▸ **DATA LINES**:
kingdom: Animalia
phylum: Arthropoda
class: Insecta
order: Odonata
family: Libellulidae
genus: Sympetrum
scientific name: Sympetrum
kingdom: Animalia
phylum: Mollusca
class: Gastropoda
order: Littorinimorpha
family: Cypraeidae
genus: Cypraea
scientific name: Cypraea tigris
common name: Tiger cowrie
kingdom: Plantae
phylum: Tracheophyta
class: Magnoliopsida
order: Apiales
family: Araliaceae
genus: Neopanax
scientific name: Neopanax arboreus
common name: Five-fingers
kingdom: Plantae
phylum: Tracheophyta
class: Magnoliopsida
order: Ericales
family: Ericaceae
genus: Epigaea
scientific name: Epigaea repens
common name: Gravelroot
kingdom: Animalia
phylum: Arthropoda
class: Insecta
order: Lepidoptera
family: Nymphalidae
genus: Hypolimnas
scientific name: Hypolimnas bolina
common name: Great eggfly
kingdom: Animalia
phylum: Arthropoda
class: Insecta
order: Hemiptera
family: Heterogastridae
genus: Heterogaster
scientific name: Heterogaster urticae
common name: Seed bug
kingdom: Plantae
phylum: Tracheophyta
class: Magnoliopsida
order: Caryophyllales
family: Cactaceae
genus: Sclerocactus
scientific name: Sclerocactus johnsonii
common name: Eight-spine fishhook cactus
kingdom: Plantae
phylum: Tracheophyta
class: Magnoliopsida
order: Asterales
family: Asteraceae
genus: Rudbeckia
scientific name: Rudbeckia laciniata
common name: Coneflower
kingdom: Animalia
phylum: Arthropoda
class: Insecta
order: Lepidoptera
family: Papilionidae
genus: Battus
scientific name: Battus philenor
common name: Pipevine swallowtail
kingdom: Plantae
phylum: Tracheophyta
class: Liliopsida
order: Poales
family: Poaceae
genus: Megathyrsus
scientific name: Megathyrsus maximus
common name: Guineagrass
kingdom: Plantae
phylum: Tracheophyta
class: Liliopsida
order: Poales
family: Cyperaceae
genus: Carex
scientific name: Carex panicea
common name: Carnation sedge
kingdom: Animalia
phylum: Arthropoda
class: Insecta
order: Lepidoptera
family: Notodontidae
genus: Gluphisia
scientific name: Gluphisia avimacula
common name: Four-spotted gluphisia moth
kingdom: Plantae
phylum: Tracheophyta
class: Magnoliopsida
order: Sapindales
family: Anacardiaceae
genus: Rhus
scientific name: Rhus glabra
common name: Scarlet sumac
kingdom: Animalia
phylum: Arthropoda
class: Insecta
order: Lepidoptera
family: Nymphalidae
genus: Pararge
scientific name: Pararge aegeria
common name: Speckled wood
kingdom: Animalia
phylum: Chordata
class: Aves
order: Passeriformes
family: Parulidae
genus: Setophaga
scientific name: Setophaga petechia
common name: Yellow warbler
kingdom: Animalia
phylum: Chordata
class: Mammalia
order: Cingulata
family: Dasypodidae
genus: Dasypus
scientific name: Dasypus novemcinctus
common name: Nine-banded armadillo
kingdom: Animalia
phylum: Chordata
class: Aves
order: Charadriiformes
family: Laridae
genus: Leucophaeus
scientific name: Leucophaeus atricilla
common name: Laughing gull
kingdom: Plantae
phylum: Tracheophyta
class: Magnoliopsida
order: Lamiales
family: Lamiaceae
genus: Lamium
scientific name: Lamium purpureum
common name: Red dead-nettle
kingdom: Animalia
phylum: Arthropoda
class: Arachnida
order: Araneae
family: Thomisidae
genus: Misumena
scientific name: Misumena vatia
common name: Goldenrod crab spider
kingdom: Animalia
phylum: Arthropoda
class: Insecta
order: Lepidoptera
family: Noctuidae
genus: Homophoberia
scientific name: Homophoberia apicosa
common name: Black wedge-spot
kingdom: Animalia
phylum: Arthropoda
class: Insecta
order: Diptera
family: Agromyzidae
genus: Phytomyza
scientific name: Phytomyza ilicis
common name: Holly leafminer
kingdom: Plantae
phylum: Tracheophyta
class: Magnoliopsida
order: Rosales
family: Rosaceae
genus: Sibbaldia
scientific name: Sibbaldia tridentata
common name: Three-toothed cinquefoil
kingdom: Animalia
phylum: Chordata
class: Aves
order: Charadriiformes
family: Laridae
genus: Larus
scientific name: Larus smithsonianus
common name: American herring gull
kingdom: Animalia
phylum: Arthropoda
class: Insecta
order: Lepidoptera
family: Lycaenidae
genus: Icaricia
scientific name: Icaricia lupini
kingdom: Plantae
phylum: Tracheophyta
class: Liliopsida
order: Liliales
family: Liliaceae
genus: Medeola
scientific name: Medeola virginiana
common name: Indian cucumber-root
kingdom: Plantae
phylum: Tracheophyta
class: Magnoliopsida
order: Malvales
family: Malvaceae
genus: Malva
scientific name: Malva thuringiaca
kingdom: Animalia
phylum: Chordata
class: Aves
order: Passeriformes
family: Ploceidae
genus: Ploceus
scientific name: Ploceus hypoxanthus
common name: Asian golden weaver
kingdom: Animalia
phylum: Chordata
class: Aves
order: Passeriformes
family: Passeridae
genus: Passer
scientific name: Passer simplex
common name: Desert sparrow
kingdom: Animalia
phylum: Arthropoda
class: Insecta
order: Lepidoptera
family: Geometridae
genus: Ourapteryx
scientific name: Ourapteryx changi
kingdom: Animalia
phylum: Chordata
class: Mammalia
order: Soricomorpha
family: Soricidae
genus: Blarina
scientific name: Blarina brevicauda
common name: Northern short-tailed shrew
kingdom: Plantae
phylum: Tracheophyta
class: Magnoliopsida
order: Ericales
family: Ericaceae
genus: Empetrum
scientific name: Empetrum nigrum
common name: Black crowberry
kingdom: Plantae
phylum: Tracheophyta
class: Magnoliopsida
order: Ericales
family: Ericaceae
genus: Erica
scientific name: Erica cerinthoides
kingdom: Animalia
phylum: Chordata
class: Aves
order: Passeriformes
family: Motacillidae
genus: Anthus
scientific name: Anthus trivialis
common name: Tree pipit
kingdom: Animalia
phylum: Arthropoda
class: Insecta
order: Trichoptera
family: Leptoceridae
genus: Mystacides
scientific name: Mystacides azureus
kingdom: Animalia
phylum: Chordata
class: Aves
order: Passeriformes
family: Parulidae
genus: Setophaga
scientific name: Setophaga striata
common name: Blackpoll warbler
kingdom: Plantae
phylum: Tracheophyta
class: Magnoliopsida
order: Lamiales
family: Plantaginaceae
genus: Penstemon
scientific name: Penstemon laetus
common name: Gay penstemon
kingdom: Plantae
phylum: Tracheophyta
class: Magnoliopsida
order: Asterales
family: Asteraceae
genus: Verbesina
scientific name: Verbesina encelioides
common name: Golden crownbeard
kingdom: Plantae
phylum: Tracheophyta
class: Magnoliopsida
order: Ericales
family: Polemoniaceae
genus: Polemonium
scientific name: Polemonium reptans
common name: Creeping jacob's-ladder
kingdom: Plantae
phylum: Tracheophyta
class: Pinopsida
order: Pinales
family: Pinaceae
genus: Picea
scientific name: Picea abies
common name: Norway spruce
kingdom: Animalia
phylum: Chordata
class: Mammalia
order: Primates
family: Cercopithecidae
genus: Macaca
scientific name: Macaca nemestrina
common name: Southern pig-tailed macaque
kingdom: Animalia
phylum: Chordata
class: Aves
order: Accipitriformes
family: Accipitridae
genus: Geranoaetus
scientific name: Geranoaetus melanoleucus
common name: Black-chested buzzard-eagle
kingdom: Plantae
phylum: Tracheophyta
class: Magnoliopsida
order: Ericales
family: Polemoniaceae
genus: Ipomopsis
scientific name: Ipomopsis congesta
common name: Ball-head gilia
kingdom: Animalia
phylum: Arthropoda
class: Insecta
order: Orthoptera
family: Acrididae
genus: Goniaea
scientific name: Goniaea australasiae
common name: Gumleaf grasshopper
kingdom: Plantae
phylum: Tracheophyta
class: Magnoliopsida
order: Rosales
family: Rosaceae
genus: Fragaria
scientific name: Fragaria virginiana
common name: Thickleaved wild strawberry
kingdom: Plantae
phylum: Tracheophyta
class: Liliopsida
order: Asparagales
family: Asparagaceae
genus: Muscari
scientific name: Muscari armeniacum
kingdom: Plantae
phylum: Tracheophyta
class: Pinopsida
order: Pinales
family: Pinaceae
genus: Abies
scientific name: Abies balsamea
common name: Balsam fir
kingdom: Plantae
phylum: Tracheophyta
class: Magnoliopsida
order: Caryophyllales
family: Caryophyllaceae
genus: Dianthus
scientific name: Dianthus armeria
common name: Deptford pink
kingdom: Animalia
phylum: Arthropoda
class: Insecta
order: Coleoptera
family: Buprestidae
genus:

▸ **SET TASK**: Format the lines running from the one containing "scientific name: Setophaga petechia" up to and including the one containing "genus: Misumena" as a JSON list of strings, one string per line, with blank lines left out.

▸ **FINISHED TASK**:
[
  "scientific name: Setophaga petechia",
  "common name: Yellow warbler",
  "kingdom: Animalia",
  "phylum: Chordata",
  "class: Mammalia",
  "order: Cingulata",
  "family: Dasypodidae",
  "genus: Dasypus",
  "scientific name: Dasypus novemcinctus",
  "common name: Nine-banded armadillo",
  "kingdom: Animalia",
  "phylum: Chordata",
  "class: Aves",
  "order: Charadriiformes",
  "family: Laridae",
  "genus: Leucophaeus",
  "scientific name: Leucophaeus atricilla",
  "common name: Laughing gull",
  "kingdom: Plantae",
  "phylum: Tracheophyta",
  "class: Magnoliopsida",
  "order: Lamiales",
  "family: Lamiaceae",
  "genus: Lamium",
  "scientific name: Lamium purpureum",
  "common name: Red dead-nettle",
  "kingdom: Animalia",
  "phylum: Arthropoda",
  "class: Arachnida",
  "order: Araneae",
  "family: Thomisidae",
  "genus: Misumena"
]